Lipopolysaccharide/interferon-gamma and not transforming growth factor beta inhibits retinal microglial migration from retinal explant

Abstract

Background/aims: The retina possesses a rich network of CD45⁺ positive myeloid derived cells that both surround inner retinal vessels and lie within the retina (microglia). Microglia migrate and accumulate in response to neurodegeneration and inflammation. Although microglia express MHC class II, their role remains undefined. The aims of this study are to investigate changes in human microglia phenotype, migration, and activation status in response to pro-inflammatory and anti-inflammatory stimulation. Methods: Donor eyes were obtained from the Bristol Eye Bank with consent and whole retina was removed. 5 mm retinal trephines were cultured in glucose enhanced RPMI on cell culture insert membranes for up to 72 hours. The effects of lipopolysaccharide/interferon-γ (LPS/IFNγ) and transforming growth factor β inhibits (TGFβ) stimulation, alone or in combination, on migration, phenotype, and activation status (iNOS expression) of microglia were studied using immunofluorescence and cytokine analysis by ELISA. Results: CD45⁺ MHC class II⁺ retinal microglia were observed within retinal explants, and in culture microglia readily migrated, adhered to culture membrane, downregulated MHC class II expression, and produced interleukin 12 (IL-12) and tumour necrosis factor α (TNFα). Following LPS/IFNγ stimulation microglia remained MHC class II⁻ iNOS⁻, and secreted IL-10. Migration was suppressed and this could be reversed by neutralising IL-10 activity.

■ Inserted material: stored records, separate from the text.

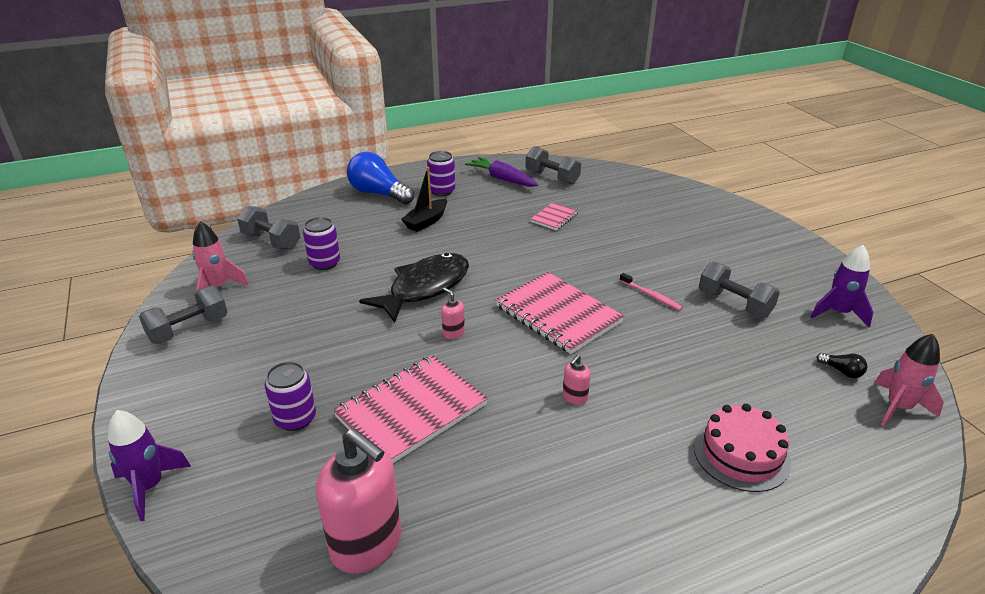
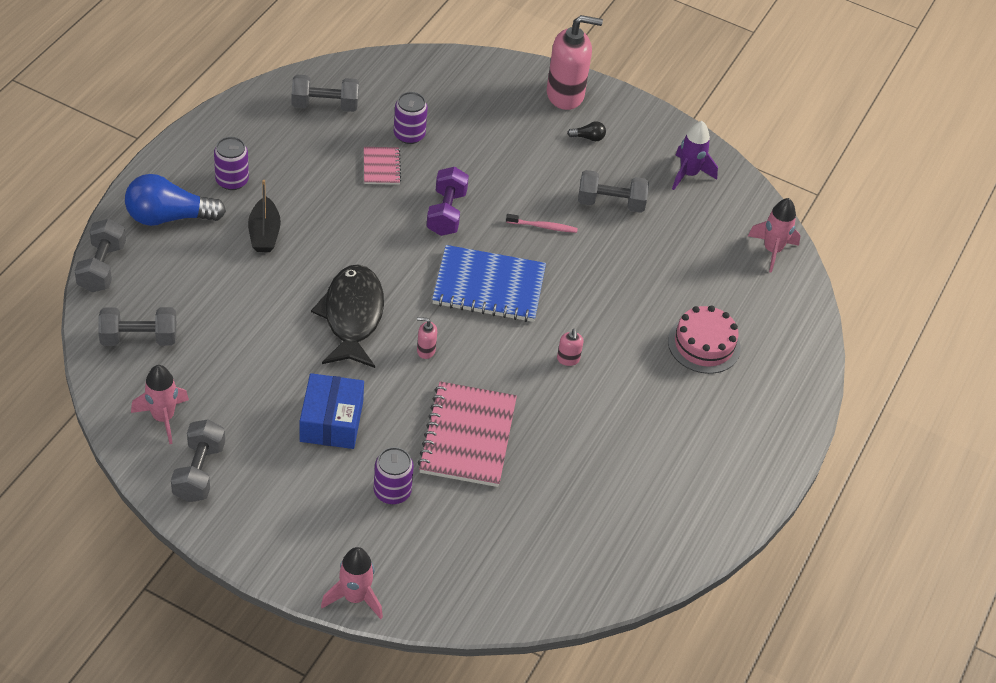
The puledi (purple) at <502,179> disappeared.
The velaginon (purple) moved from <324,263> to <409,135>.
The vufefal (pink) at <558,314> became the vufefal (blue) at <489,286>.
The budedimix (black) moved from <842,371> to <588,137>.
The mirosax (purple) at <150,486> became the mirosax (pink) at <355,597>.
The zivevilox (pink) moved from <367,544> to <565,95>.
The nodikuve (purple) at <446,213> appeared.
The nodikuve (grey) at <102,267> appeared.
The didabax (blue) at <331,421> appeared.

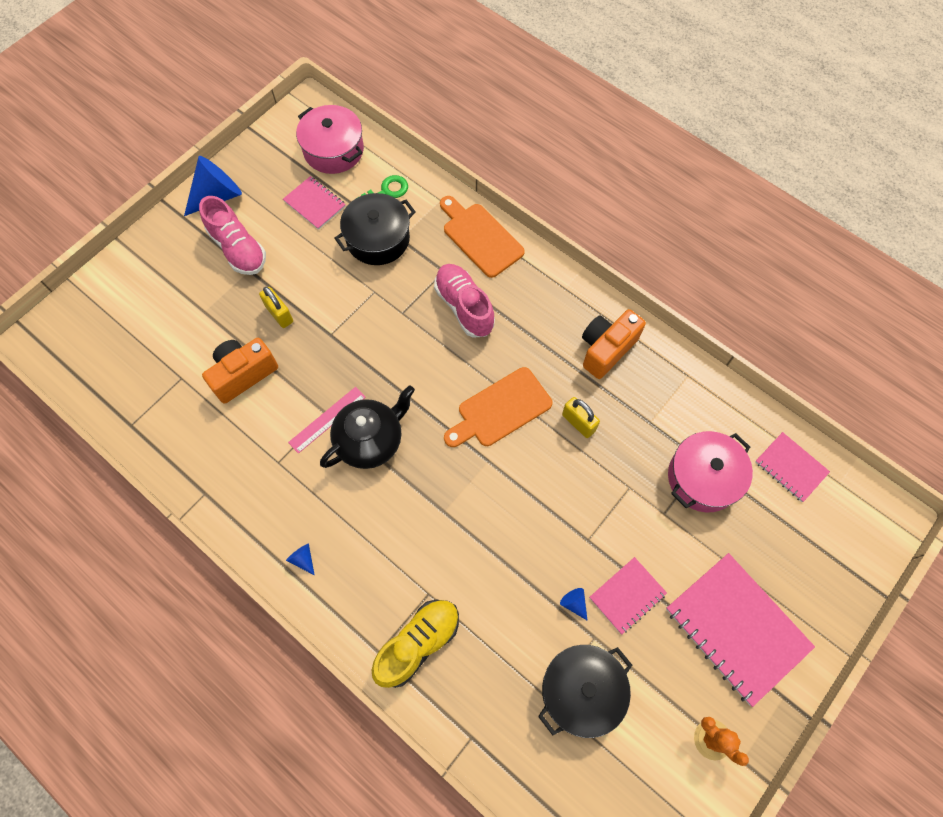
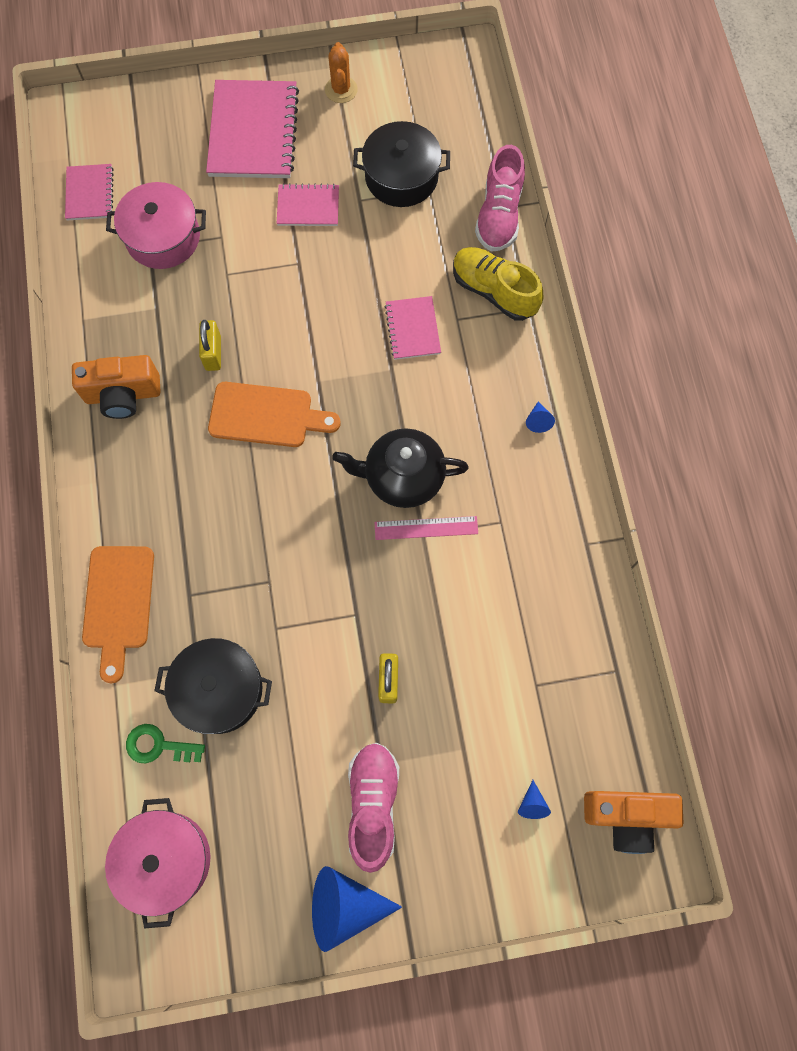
The vufefal (pink) moved from <314,204> to <413,329>.
The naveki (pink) moved from <464,307> to <499,215>.
The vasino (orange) moved from <243,374> to <626,816>.
The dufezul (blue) moved from <574,603> to <532,804>.
The naveki (yellow) at <418,643> turned 45 degrees clockwise.

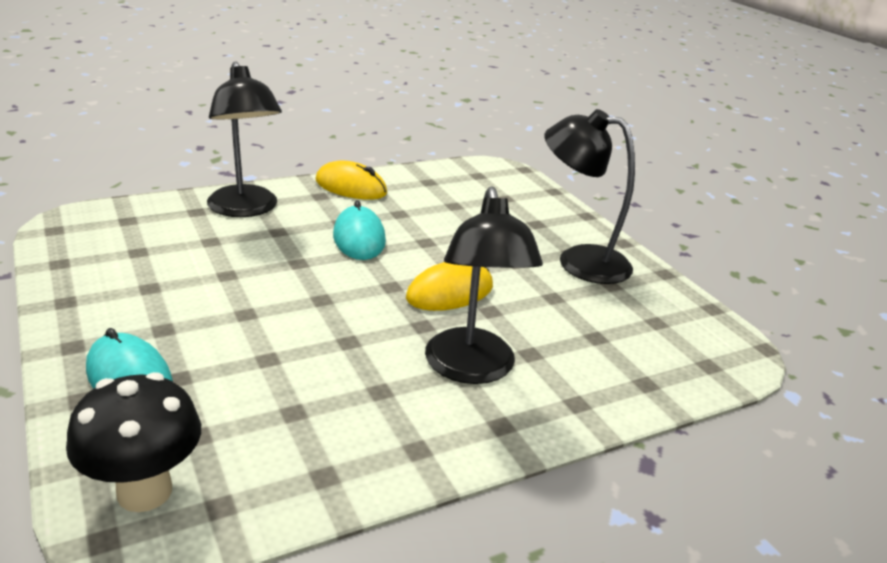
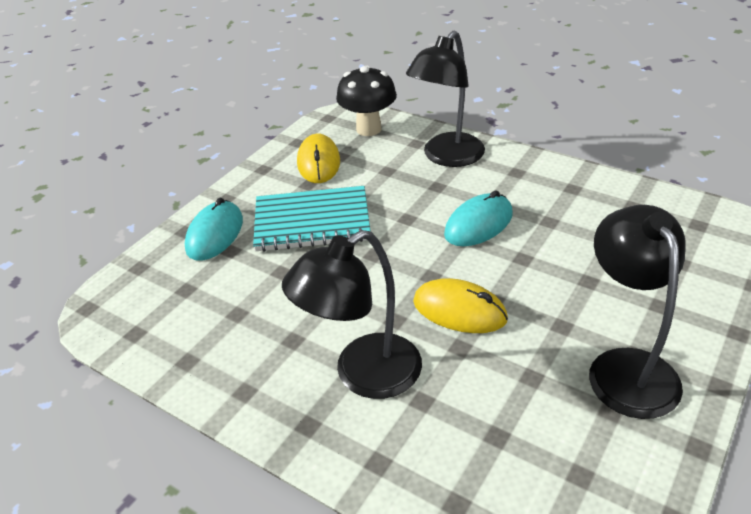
The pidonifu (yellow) moved from <351,187> to <319,162>.
The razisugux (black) moved from <144,491> to <368,129>.
The vufefal (turquoise) at <312,222> appeared.

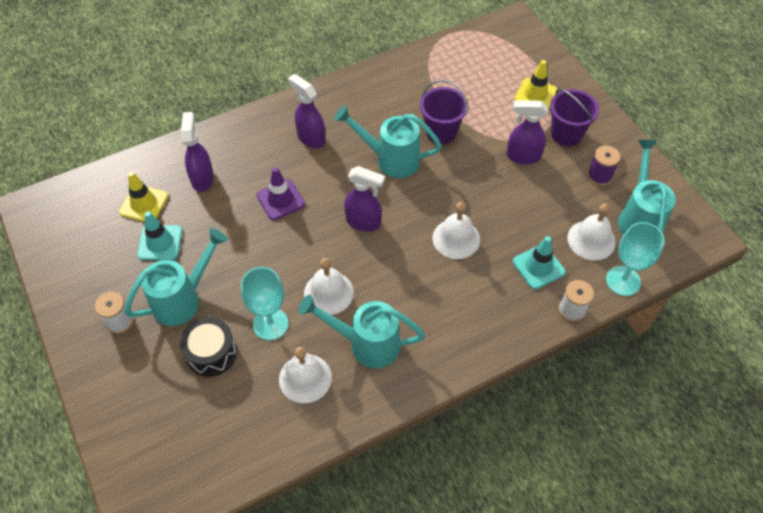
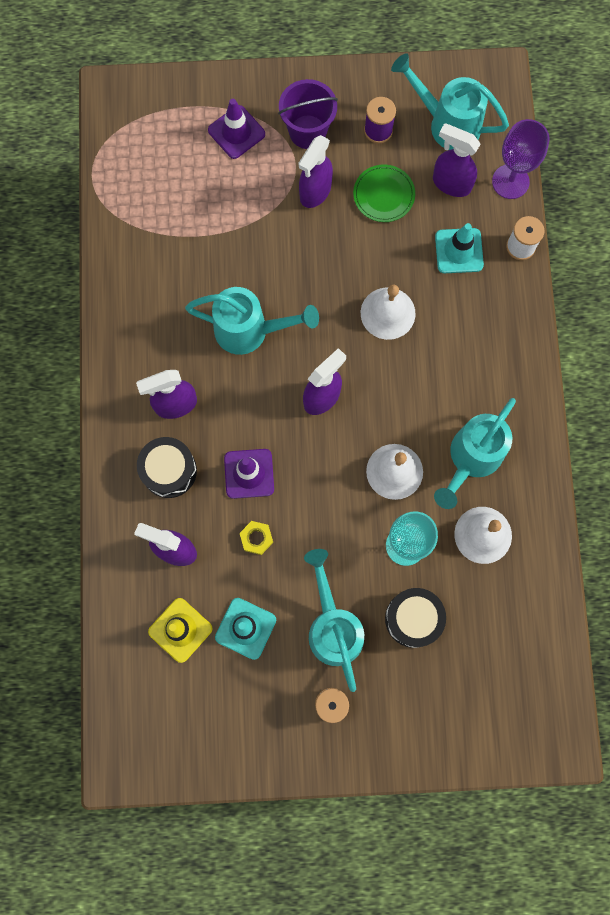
The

TGFβ did not affect ability of microglia to migrate and was unable to reverse LPS/IFNγ induced suppression. Conclusions: Microglia readily migrate from retinal explants and are subsequently MHC class II⁻, iNOS⁻, and generate IL-12. In response to LPS/IFNγ microglia produce IL-10, which inhibits both their migration and activation. TGFβ was unable to counter LPS/IFNγ effects. The data infer that microglia respond coordinately, dependent upon initial cytokine stimulation, but paradoxically respond to classic myeloid activation signals.